Either way, she's more than ready to begin what must be her second chance. Especially if she can see all the Animorphs again.


In the back of his mind, there's something he doesn't want to remember.

He has no idea what it is or why he constantly shies away from it, but he knows he doesn't want to remember. He has the feeling that if he remembers, his world will fall apart and that's something he doesn't ever want to happen.

His cousin is part of it, though; this he knows. He remembers that time a year or two ago, when she came up to him with an emotion in her eyes that he's never seen before, only to pause in confusion. A moment later, the emotion is gone and she is back to being his cousin, yet there is this…weight about her that he feels he should have recognized.

And he knows, knows that The Sharing is somehow involved. A chill always travels up and down his spine whenever he hears the name, and an ominous shiver had gone through him when Tom started attending the gatherings. He had felt sick, all the way to his soul, when he realized Tom was spending more and more time with that stupid group and that something in the back of his mind started pointing out every un-Tom-like thing his brother did.
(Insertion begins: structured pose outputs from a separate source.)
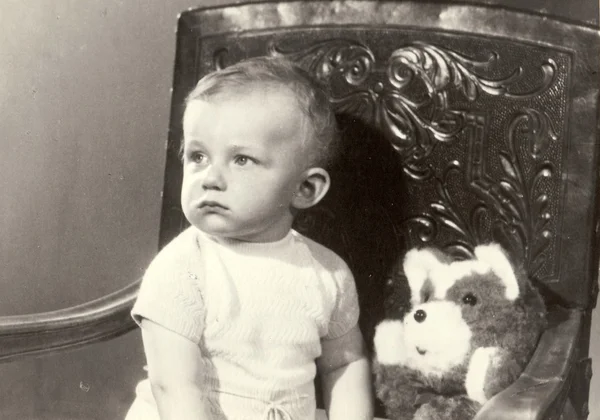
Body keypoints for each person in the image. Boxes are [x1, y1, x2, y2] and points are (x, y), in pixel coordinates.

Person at [125, 56, 373, 420]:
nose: (210, 177)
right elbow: (175, 387)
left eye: (241, 159)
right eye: (197, 156)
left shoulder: (327, 274)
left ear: (305, 188)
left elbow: (345, 364)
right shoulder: (183, 268)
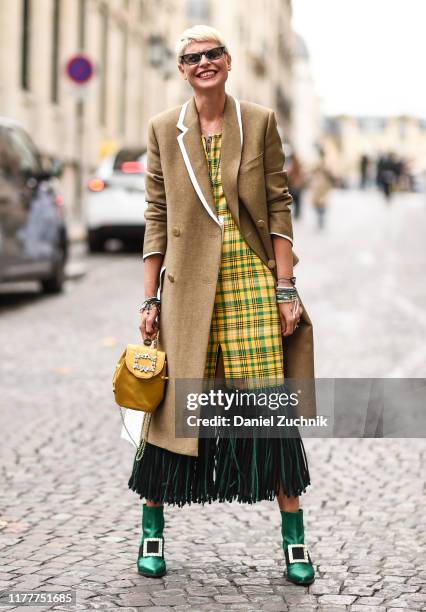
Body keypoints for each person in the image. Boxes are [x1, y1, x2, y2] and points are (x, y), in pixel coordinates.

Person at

But, no matter how much he doesn't want to remember whatever that something is, his gut is saying that all the answers he needs is in that forgotten, closed-up area. So, he'll try to remember what he doesn't want to. For his brother's sake, if nothing else.


He tries to ignore it, but it doesn't go away.

He knows he has never left the homeworld before. He had always been too young, not experienced enough, not old enough, not even an aristh, and the comments irritated him, but he had tried not to show it. It never fooled his brother, though, and he is the only one he tells about his problems because he is never treated as an ignorant child when he is around his older brother. So, he is the only one who knows of the odd dreams he has been having.

Besides, there is something terrifyingly familiar about the others in his dreams, though he knows he has never met them before. Sometimes there are three four-legged alien creatures of differing colors (Prince Jake, Rachel, Cassie), an odd bird with only one pair of wings (Tobias), and a creature that appears able to maneuver on either four limbs or two limbs (Marco) fighting Hork-Bajir, Taxxons, and the Abomination. Other times, there are four alien individuals that walk on only two legs and communicate using mouth-sounds and the distant tingle of an unknown sense (humans).

His brother only smiles mysteriously at him afterwards and says ((When the time comes, you will know all you need to know, Aximili. Trust me.)) And he nods in agreement, uncomprehendingly, but he has a feeling that he will understand all too soon.


A/N: It's been a while since I've been in this fandom, but I recently got my hands on all of the Animorphs books, so I came back to browse. The result? This idea.

Anyway, I'm just posting this out there to see if I get any interest before I decide whether to continue and I'm at a bit of a block with my other story, so...yeah.